Accuracy for transitions between developed categories was lower at 77% (80% change and 75% persistence). A
large part of this is because of the inconsistent manner in which roads are classified in the NLCD system. Roads
are classified as one of the developed categories (high, medium, low and open development) based on the amount
of impervious surface detected within pixels. Alignment of image pixels can cause this to vary resulting in roads
that frequently switch classes between the years mapped.
Natural transitions, such as forest to shrub, had the lowest overall accuracy at 74%. This was expected because
many drivers cannot be predicted with the variables used. An example would be forest fires caused by lightning.
This is also reflected in the fact that accuracy for predicting change was only 71% while that for predicting
persistence was 78%.
Finally, in states with significant cropland development, natural to cropland transitions were modeled with a
79% overall median accuracy. Accuracies for change and persistence were 78% and 81% respectively.
Disclaimer
Note that there are many highly plausible future outcomes and the specific scenario presented is only one of
these (albeit judged to be the most plausible). Also note that each state is modeled separately (on the assumption
that drivers of change many differ between states). As a consequence, there may be some mismatches at the
boundaries between states. Generally, these are only evident for states that have large quantities of natural to
natural transitions (e.g., with forest plantation crop cycles or frequent fire) where the accuracy is lower.

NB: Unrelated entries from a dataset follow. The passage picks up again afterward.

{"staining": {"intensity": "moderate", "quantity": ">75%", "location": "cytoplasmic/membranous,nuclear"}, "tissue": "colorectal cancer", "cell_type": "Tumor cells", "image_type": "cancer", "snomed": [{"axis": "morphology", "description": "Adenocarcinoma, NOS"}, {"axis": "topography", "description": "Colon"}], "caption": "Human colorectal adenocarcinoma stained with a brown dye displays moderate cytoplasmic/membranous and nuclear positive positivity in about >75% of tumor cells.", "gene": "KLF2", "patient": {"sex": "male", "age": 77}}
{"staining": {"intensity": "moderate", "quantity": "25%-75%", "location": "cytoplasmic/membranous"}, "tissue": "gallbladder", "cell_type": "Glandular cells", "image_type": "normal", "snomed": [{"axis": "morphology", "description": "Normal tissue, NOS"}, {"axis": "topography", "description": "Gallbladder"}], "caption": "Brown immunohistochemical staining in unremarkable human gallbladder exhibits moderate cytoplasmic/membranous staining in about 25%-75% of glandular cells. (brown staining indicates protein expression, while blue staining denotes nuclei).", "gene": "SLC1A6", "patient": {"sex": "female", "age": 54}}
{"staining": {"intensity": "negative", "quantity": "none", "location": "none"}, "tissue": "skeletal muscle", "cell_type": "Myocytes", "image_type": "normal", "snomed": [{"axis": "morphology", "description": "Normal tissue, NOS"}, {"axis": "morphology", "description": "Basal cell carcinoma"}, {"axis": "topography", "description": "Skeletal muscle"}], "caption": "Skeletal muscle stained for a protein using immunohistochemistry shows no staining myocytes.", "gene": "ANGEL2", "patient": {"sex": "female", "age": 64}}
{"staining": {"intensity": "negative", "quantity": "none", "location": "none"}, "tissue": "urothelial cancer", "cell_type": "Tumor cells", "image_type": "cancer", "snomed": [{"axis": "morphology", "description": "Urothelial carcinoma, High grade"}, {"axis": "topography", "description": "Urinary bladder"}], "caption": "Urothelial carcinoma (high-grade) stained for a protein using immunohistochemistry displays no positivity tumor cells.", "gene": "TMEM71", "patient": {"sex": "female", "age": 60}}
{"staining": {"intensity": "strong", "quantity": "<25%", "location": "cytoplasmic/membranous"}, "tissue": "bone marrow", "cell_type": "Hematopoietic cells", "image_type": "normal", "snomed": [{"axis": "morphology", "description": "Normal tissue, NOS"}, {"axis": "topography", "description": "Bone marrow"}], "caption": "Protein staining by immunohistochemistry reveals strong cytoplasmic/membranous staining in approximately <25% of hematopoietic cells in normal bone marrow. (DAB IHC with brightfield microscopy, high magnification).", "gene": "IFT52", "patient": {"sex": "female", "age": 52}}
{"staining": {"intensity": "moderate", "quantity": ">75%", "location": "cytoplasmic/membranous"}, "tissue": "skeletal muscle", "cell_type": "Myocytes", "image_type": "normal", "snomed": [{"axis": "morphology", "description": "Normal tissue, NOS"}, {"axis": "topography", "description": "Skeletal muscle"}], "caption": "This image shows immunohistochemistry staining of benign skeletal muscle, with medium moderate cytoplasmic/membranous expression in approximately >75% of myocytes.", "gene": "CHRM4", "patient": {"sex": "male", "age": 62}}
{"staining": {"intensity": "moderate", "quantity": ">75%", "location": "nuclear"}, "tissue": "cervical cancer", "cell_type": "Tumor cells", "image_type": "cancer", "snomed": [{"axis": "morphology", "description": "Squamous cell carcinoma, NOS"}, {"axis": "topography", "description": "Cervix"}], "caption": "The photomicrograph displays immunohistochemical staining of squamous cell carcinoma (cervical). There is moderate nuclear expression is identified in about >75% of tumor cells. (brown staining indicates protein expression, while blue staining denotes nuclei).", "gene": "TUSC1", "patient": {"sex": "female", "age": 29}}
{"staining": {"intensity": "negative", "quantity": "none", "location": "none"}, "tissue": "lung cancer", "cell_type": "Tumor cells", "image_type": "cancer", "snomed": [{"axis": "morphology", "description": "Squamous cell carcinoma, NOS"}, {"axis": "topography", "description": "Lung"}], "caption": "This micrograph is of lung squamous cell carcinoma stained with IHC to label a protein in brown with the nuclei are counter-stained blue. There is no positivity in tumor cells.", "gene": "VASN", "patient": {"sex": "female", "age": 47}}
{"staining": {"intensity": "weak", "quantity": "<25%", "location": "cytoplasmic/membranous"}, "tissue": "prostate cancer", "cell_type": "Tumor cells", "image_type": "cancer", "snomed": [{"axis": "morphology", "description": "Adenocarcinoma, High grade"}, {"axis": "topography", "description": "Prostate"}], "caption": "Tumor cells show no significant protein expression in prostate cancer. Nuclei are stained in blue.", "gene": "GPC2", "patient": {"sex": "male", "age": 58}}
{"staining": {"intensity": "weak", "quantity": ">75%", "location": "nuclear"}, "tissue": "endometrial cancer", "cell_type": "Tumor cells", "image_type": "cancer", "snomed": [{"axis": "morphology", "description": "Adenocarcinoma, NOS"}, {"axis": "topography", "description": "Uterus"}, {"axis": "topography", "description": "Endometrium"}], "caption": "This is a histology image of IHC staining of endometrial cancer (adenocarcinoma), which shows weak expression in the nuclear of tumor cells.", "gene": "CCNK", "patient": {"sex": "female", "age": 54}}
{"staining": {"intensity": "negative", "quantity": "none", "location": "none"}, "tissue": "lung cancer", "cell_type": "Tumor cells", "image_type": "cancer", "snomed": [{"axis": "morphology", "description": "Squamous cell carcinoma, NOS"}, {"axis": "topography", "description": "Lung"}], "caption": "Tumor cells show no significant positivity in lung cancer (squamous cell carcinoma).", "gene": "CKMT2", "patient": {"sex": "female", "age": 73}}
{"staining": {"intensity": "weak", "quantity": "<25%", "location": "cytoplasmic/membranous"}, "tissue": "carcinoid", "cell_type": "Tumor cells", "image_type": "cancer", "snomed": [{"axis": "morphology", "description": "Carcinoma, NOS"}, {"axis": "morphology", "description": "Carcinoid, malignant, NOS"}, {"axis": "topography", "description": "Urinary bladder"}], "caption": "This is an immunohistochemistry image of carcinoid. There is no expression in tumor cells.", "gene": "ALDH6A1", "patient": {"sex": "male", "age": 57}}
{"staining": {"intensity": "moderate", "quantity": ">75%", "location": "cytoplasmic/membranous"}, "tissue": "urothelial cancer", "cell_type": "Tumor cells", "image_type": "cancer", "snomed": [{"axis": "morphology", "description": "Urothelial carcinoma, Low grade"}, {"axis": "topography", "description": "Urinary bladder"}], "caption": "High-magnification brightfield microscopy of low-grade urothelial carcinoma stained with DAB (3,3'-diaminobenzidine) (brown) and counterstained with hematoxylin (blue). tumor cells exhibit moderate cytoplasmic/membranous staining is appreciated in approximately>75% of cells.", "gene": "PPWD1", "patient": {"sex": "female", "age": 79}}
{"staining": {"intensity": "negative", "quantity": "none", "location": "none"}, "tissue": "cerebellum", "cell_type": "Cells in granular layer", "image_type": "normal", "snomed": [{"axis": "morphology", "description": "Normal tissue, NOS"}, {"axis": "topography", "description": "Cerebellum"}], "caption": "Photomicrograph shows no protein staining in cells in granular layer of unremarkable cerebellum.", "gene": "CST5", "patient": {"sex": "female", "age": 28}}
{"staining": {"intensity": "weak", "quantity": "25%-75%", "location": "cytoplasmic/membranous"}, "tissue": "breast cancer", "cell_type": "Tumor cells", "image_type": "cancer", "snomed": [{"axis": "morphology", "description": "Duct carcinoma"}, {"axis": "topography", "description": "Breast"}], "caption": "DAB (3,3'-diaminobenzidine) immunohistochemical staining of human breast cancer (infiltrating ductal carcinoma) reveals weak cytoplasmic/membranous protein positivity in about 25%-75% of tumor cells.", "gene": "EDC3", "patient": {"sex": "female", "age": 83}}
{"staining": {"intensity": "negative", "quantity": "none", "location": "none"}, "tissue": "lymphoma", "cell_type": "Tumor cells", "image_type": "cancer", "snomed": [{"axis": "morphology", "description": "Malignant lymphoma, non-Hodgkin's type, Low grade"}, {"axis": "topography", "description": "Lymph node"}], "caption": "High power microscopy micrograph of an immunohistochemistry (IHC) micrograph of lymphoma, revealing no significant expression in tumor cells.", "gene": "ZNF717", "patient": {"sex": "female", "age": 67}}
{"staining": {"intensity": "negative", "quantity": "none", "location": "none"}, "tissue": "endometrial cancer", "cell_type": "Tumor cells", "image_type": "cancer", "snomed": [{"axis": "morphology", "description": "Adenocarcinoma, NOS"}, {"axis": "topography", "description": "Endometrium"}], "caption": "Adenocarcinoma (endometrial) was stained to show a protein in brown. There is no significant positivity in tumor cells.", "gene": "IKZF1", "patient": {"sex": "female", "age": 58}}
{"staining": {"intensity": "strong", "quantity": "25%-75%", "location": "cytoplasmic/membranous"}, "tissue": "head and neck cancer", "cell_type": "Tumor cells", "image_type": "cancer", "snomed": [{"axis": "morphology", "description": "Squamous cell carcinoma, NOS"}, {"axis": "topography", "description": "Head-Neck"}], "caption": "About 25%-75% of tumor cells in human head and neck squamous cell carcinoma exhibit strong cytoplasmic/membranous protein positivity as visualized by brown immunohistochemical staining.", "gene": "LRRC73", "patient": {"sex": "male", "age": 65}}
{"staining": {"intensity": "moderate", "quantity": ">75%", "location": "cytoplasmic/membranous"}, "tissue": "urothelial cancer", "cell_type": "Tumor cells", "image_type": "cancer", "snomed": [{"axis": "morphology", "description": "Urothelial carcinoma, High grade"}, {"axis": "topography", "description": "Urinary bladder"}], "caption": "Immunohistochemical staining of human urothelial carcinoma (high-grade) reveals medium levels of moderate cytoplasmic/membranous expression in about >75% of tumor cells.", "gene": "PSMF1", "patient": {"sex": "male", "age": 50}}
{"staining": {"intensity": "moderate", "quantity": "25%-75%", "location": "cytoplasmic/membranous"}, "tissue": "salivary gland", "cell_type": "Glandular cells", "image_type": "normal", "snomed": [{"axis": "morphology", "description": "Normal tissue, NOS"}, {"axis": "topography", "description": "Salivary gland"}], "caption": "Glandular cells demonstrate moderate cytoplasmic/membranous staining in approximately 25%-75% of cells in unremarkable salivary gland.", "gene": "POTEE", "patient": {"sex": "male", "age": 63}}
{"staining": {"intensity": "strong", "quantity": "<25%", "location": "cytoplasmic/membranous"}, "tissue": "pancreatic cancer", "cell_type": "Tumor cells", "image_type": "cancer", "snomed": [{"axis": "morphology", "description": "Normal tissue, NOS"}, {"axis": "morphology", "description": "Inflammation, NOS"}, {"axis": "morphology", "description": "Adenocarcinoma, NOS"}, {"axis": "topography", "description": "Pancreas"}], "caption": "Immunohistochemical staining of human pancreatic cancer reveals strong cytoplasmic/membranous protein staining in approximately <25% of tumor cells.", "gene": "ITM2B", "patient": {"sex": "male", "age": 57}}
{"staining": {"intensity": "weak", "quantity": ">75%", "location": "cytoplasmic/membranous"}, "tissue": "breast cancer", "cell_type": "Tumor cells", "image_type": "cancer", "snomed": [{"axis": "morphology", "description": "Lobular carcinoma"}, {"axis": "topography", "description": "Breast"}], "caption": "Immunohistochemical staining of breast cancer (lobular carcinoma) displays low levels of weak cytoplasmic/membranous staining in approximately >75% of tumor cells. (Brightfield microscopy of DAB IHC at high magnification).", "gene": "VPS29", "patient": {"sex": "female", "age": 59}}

Also note that the protected areas layer does not include all protected areas. Some local conservation land may
be missing. Finally, note that the modeling is based on the assumption that rate of change experienced within
the historical period (2001-2011) will persist into the future.
1
Elevation data were from the National Elevation Database while slope was derived from those data. All
roads data were acquired from the Census Bureau TIGER line files for 2014. Earlier road data would have
been preferred, but errors in earlier TIGER line files were deemed to be unacceptable. Country
subdivisions, counties and incorporated places were also acquired from the Census Bureau. Protected areas
came from the Protected Areas Database of the USGS National Gap Analysis Program. All proximity layers
were derived by Clark Labs.
2
In some states, planning jurisdiction is controlled by county subdivisions (such as in New England), while
in others, planning is governed by a combination of counties and incorporated places (such as in many of
the western states).
3
Eastman, J.R., Crema, S.C., and Rush, H.R., (forthcoming) A Weighted Normalized Likelihood Procedure for
Empirical Land Change Modeling.
4
Greedy selection assumes that the specific pixels that will change are those that are ranked the highest.
Conflicts are resolved by assigning them to the transition with the highest marginal transition potential.